> What you need to do: Repeat the records below exactly from the line containing "Page 11: General" to the line containing "of Turin, Italy", taking in both of those lines. Drop the pictures.

> Provided data:

■ ■ ■ ■ ■

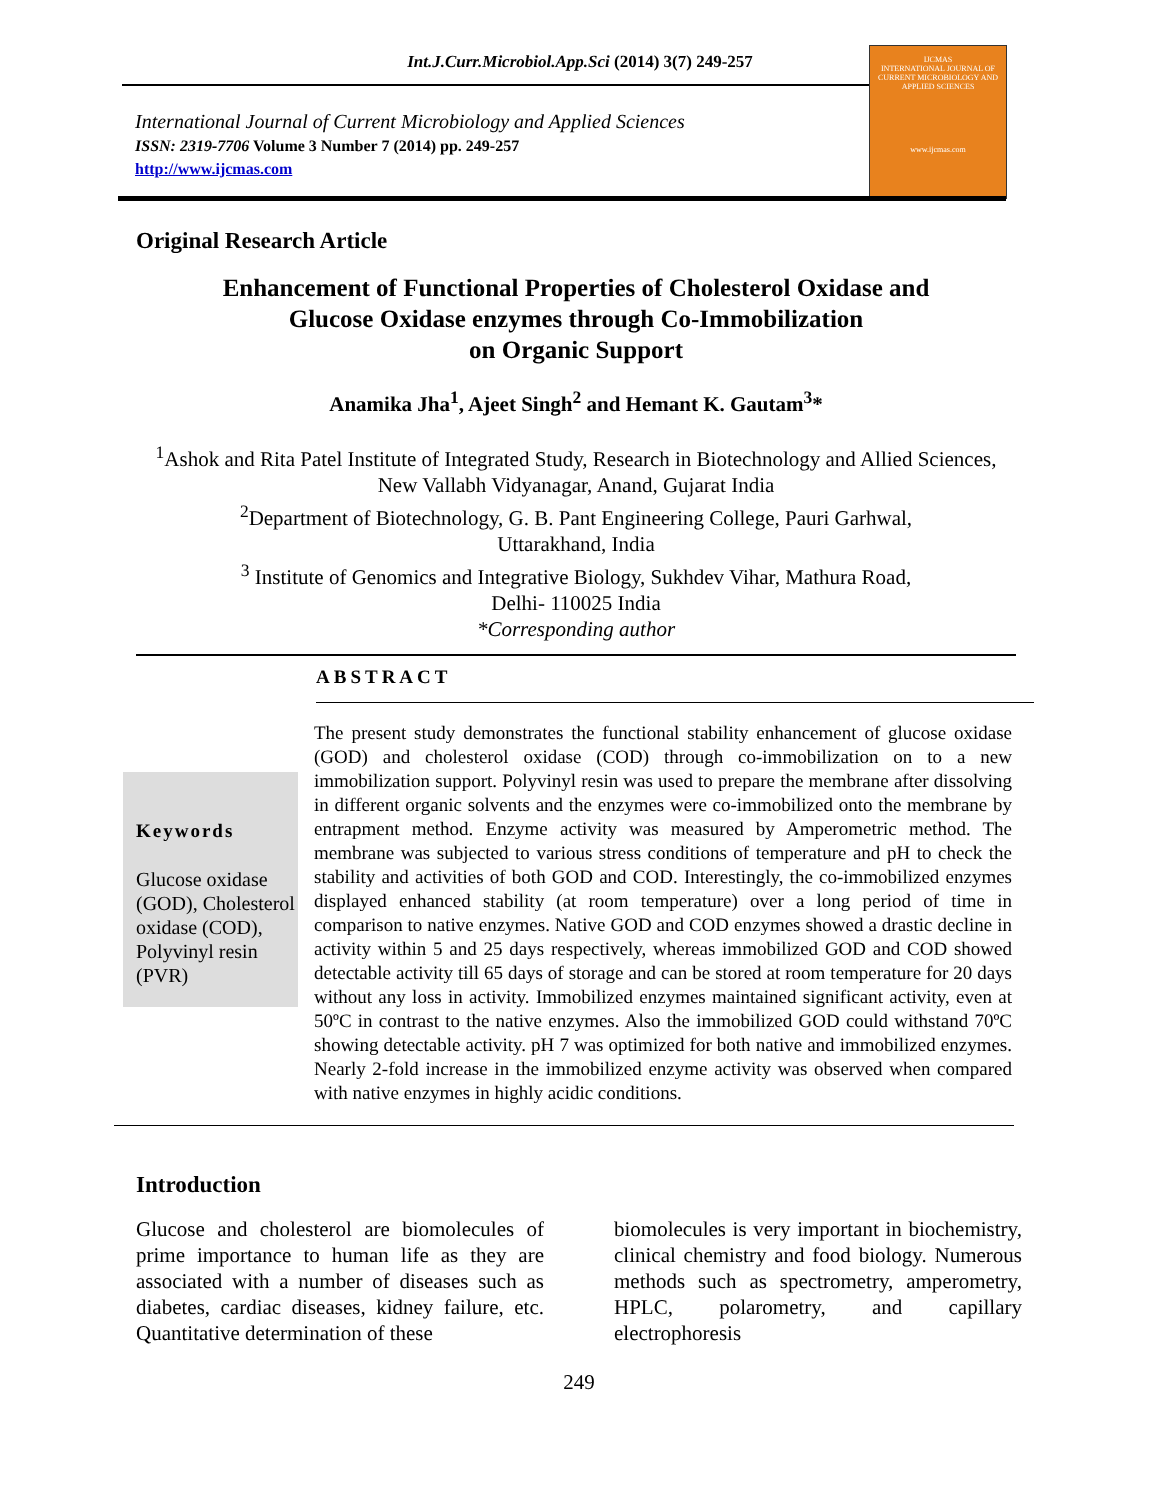Int.J.Curr.Microbiol.App.Sci (2014) 3(7) 249-257
International Journal of Current Microbiology and Applied Sciences
ISSN: 2319-7706 Volume 3 Number 7 (2014) pp. 249-257
http://www.ijcmas.com
IJCMAS
INTERNATIONAL JOURNAL OF CURRENT MICROBIOLOGY AND APPLIED SCIENCES
www.ijcmas.com
Original Research Article
Enhancement of Functional Properties of Cholesterol Oxidase and
Glucose Oxidase enzymes through Co-Immobilization
on Organic Support
Anamika Jha<sup>1</sup>, Ajeet Singh<sup>2</sup> and Hemant K. Gautam<sup>3</sup>*
<sup>1</sup> Ashok and Rita Patel Institute of Integrated Study, Research in Biotechnology and Allied Sciences, New Vallabh Vidyanagar, Anand, Gujarat India
<sup>2</sup> Department of Biotechnology, G. B. Pant Engineering College, Pauri Garhwal,
Uttarakhand, India
<sup>3</sup> Institute of Genomics and Integrative Biology, Sukhdev Vihar, Mathura Road,
Delhi- 110025 India
*Corresponding author
ABSTRACT
Keywords
Glucose oxidase (GOD), Cholesterol oxidase (COD), Polyvinyl resin (PVR)
The present study demonstrates the functional stability enhancement of glucose oxidase (GOD) and cholesterol oxidase (COD) through co-immobilization on to a new immobilization support. Polyvinyl resin was used to prepare the membrane after dissolving in different organic solvents and the enzymes were co-immobilized onto the membrane by entrapment method. Enzyme activity was measured by Amperometric method. The membrane was subjected to various stress conditions of temperature and pH to check the stability and activities of both GOD and COD. Interestingly, the co-immobilized enzymes displayed enhanced stability (at room temperature) over a long period of time in comparison to native enzymes. Native GOD and COD enzymes showed a drastic decline in activity within 5 and 25 days respectively, whereas immobilized GOD and COD showed detectable activity till 65 days of storage and can be stored at room temperature for 20 days without any loss in activity. Immobilized enzymes maintained significant activity, even at 50ºC in contrast to the native enzymes. Also the immobilized GOD could withstand 70ºC showing detectable activity. pH 7 was optimized for both native and immobilized enzymes. Nearly 2-fold increase in the immobilized enzyme activity was observed when compared with native enzymes in highly acidic conditions.
Introduction
Glucose and cholesterol are biomolecules of prime importance to human life as they are associated with a number of diseases such as diabetes, cardiac diseases, kidney failure, etc. Quantitative determination of these
biomolecules is very important in biochemistry, clinical chemistry and food biology. Numerous methods such as spectrometry, amperometry, HPLC, polarometry, and capillary electrophoresis
249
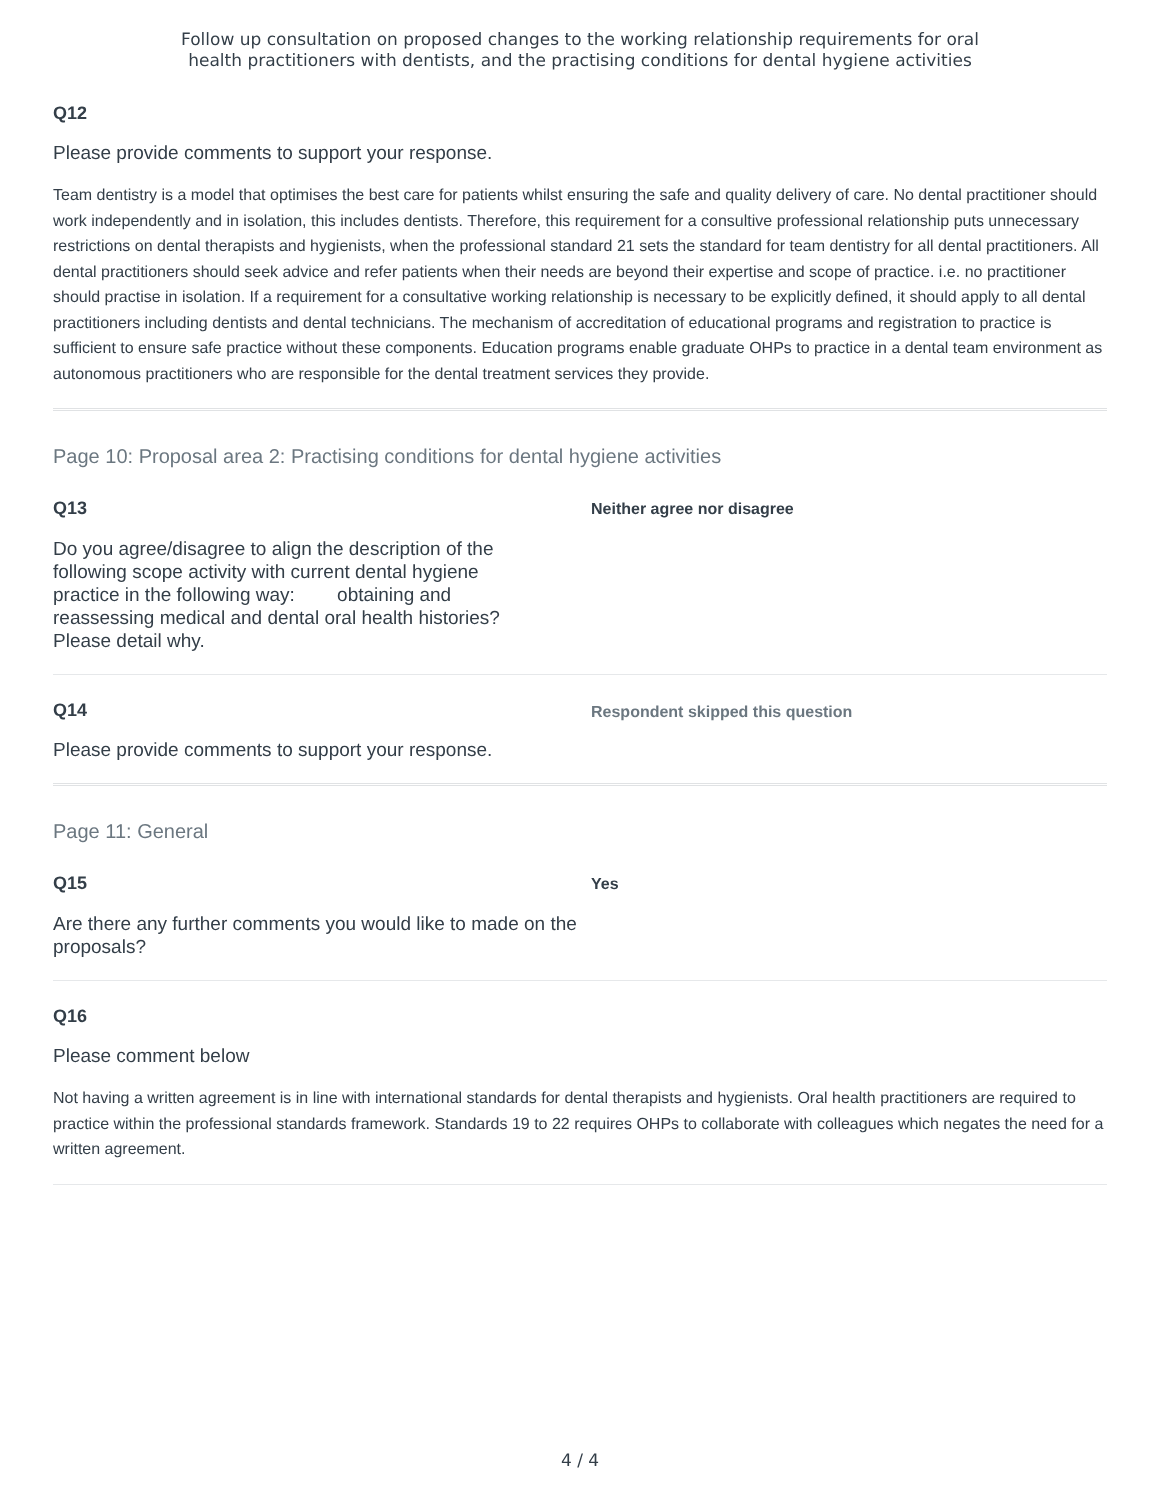Follow up consultation on proposed changes to the working relationship requirements for oral
health practitioners with dentists, and the practising conditions for dental hygiene activities
Q12
Please provide comments to support your response.
Team dentistry is a model that optimises the best care for patients whilst ensuring the safe and quality delivery of care. No dental practitioner should work independently and in isolation, this includes dentists. Therefore, this requirement for a consultive professional relationship puts unnecessary restrictions on dental therapists and hygienists, when the professional standard 21 sets the standard for team dentistry for all dental practitioners. All dental practitioners should seek advice and refer patients when their needs are beyond their expertise and scope of practice. i.e. no practitioner should practise in isolation. If a requirement for a consultative working relationship is necessary to be explicitly defined, it should apply to all dental practitioners including dentists and dental technicians. The mechanism of accreditation of educational programs and registration to practice is sufficient to ensure safe practice without these components. Education programs enable graduate OHPs to practice in a dental team environment as autonomous practitioners who are responsible for the dental treatment services they provide.
Page 10: Proposal area 2: Practising conditions for dental hygiene activities
Q13
Do you agree/disagree to align the description of the following scope activity with current dental hygiene practice in the following way: obtaining and reassessing medical and dental oral health histories? Please detail why.
Neither agree nor disagree
Q14
Please provide comments to support your response.
Respondent skipped this question
Page 11: General
Q15
Are there any further comments you would like to made on the proposals?
Yes
Q16
Please comment below
Not having a written agreement is in line with international standards for dental therapists and hygienists. Oral health practitioners are required to practice within the professional standards framework. Standards 19 to 22 requires OHPs to collaborate with colleagues which negates the need for a written agreement.
4 / 4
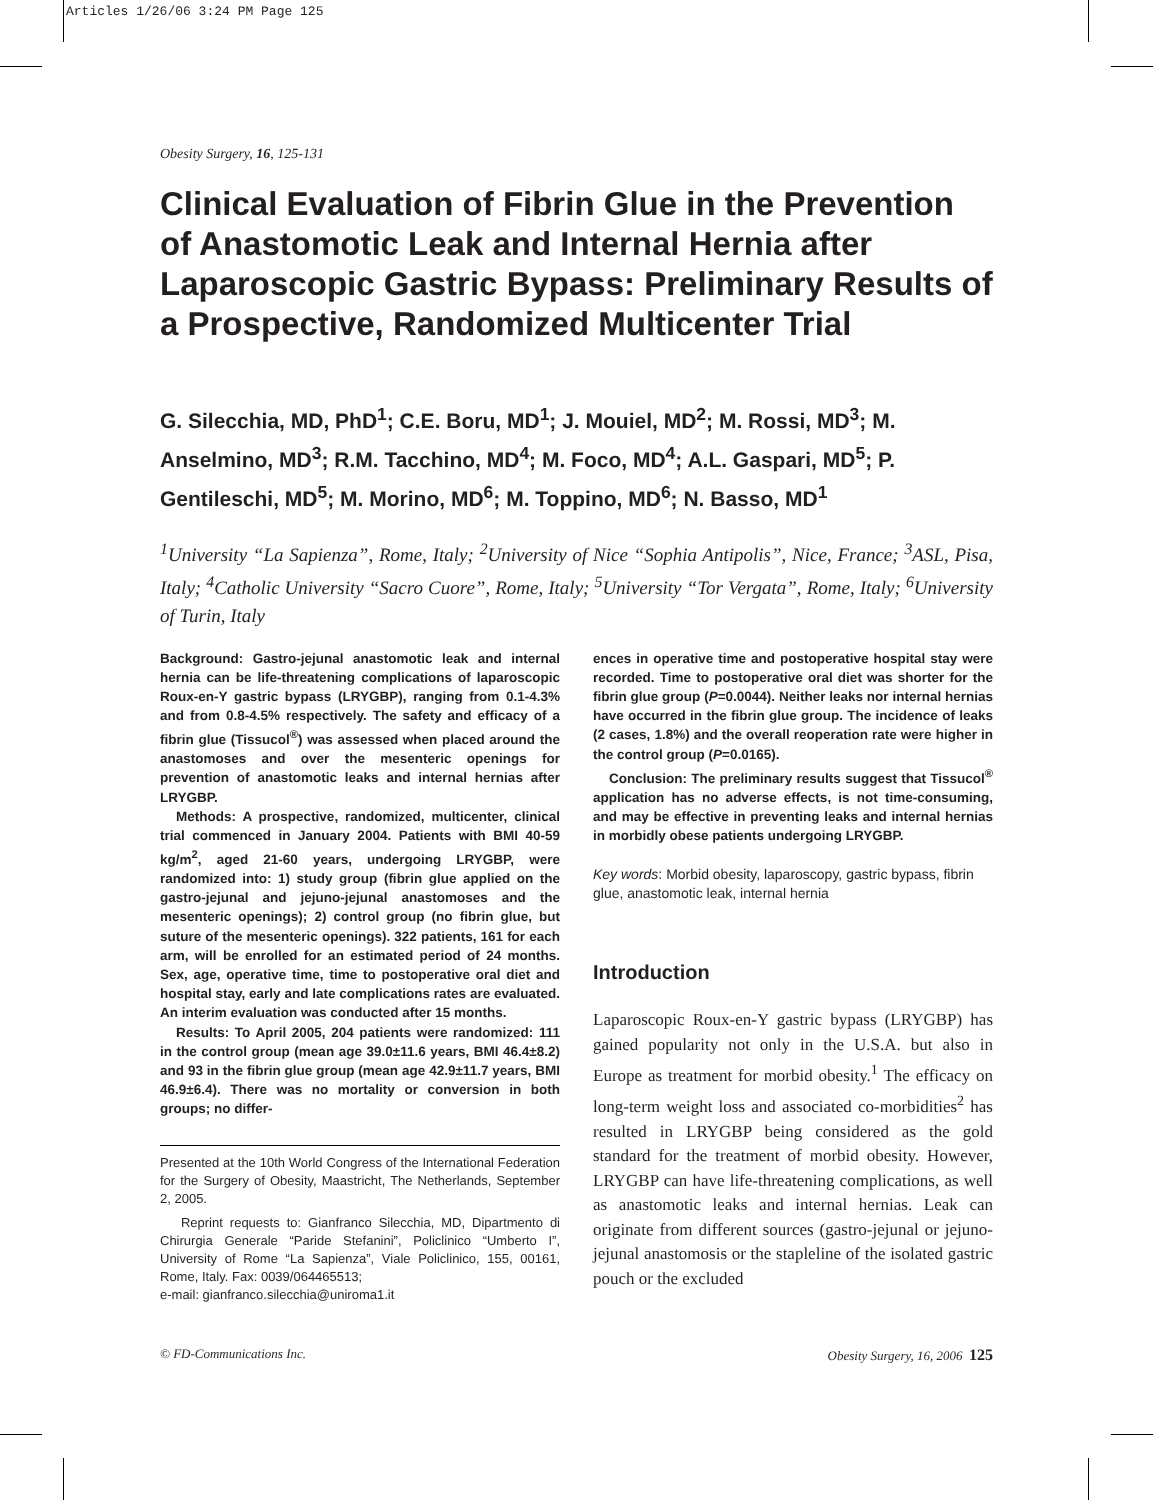Articles 1/26/06 3:24 PM Page 125
Obesity Surgery, 16, 125-131
Clinical Evaluation of Fibrin Glue in the Prevention of Anastomotic Leak and Internal Hernia after Laparoscopic Gastric Bypass: Preliminary Results of a Prospective, Randomized Multicenter Trial
G. Silecchia, MD, PhD<sup>1</sup>; C.E. Boru, MD<sup>1</sup>; J. Mouiel, MD<sup>2</sup>; M. Rossi, MD<sup>3</sup>; M. Anselmino, MD<sup>3</sup>; R.M. Tacchino, MD<sup>4</sup>; M. Foco, MD<sup>4</sup>; A.L. Gaspari, MD<sup>5</sup>; P. Gentileschi, MD<sup>5</sup>; M. Morino, MD<sup>6</sup>; M. Toppino, MD<sup>6</sup>; N. Basso, MD<sup>1</sup>
<sup>1</sup> University “La Sapienza”, Rome, Italy; <sup>2</sup>University of Nice “Sophia Antipolis”, Nice, France; <sup>3</sup>ASL, Pisa, Italy; <sup>4</sup>Catholic University “Sacro Cuore”, Rome, Italy; <sup>5</sup>University “Tor Vergata”, Rome, Italy; <sup>6</sup>University of Turin, Italy
Background: Gastro-jejunal anastomotic leak and internal hernia can be life-threatening complications of laparoscopic Roux-en-Y gastric bypass (LRYGBP), ranging from 0.1-4.3% and from 0.8-4.5% respectively. The safety and efficacy of a fibrin glue (Tissucol<sup>®</sup>) was assessed when placed around the anastomoses and over the mesenteric openings for prevention of anastomotic leaks and internal hernias after LRYGBP.
Methods: A prospective, randomized, multicenter, clinical trial commenced in January 2004. Patients with BMI 40-59 kg/m<sup>2</sup>, aged 21-60 years, undergoing LRYGBP, were randomized into: 1) study group (fibrin glue applied on the gastro-jejunal and jejuno-jejunal anastomoses and the mesenteric openings); 2) control group (no fibrin glue, but suture of the mesenteric openings). 322 patients, 161 for each arm, will be enrolled for an estimated period of 24 months. Sex, age, operative time, time to postoperative oral diet and hospital stay, early and late complications rates are evaluated. An interim evaluation was conducted after 15 months.
Results: To April 2005, 204 patients were randomized: 111 in the control group (mean age 39.0±11.6 years, BMI 46.4±8.2) and 93 in the fibrin glue group (mean age 42.9±11.7 years, BMI 46.9±6.4). There was no mortality or conversion in both groups; no differ-
Presented at the 10th World Congress of the International Federation for the Surgery of Obesity, Maastricht, The Netherlands, September 2, 2005.
Reprint requests to: Gianfranco Silecchia, MD, Dipartmento di Chirurgia Generale “Paride Stefanini”, Policlinico “Umberto I”, University of Rome “La Sapienza”, Viale Policlinico, 155, 00161, Rome, Italy. Fax: 0039/064465513;
e-mail: gianfranco.silecchia@uniroma1.it
ences in operative time and postoperative hospital stay were recorded. Time to postoperative oral diet was shorter for the fibrin glue group (P=0.0044). Neither leaks nor internal hernias have occurred in the fibrin glue group. The incidence of leaks (2 cases, 1.8%) and the overall reoperation rate were higher in the control group (P=0.0165).
Conclusion: The preliminary results suggest that Tissucol<sup>®</sup> application has no adverse effects, is not time-consuming, and may be effective in preventing leaks and internal hernias in morbidly obese patients undergoing LRYGBP.
Key words: Morbid obesity, laparoscopy, gastric bypass, fibrin glue, anastomotic leak, internal hernia
Introduction
Laparoscopic Roux-en-Y gastric bypass (LRYGBP) has gained popularity not only in the U.S.A. but also in Europe as treatment for morbid obesity.<sup>1</sup> The efficacy on long-term weight loss and associated co-morbidities<sup>2</sup> has resulted in LRYGBP being considered as the gold standard for the treatment of morbid obesity. However, LRYGBP can have life-threatening complications, as well as anastomotic leaks and internal hernias. Leak can originate from different sources (gastro-jejunal or jejuno-jejunal anastomosis or the stapleline of the isolated gastric pouch or the excluded
© FD-Communications Inc. Obesity Surgery, 16, 2006 125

■ ■ ■ ■ ■

> Your solution:
Page 11: General
Q15
Are there any further comments you would like to made on the proposals?
Yes
Q16
Please comment below
Not having a written agreement is in line with international standards for dental therapists and hygienists. Oral health practitioners are required to practice within the professional standards framework. Standards 19 to 22 requires OHPs to collaborate with colleagues which negates the need for a written agreement.
4 / 4
Articles 1/26/06 3:24 PM Page 125
Obesity Surgery, 16, 125-131
Clinical Evaluation of Fibrin Glue in the Prevention of Anastomotic Leak and Internal Hernia after Laparoscopic Gastric Bypass: Preliminary Results of a Prospective, Randomized Multicenter Trial
G. Silecchia, MD, PhD<sup>1</sup>; C.E. Boru, MD<sup>1</sup>; J. Mouiel, MD<sup>2</sup>; M. Rossi, MD<sup>3</sup>; M. Anselmino, MD<sup>3</sup>; R.M. Tacchino, MD<sup>4</sup>; M. Foco, MD<sup>4</sup>; A.L. Gaspari, MD<sup>5</sup>; P. Gentileschi, MD<sup>5</sup>; M. Morino, MD<sup>6</sup>; M. Toppino, MD<sup>6</sup>; N. Basso, MD<sup>1</sup>
<sup>1</sup> University “La Sapienza”, Rome, Italy; <sup>2</sup>University of Nice “Sophia Antipolis”, Nice, France; <sup>3</sup>ASL, Pisa, Italy; <sup>4</sup>Catholic University “Sacro Cuore”, Rome, Italy; <sup>5</sup>University “Tor Vergata”, Rome, Italy; <sup>6</sup>University of Turin, Italy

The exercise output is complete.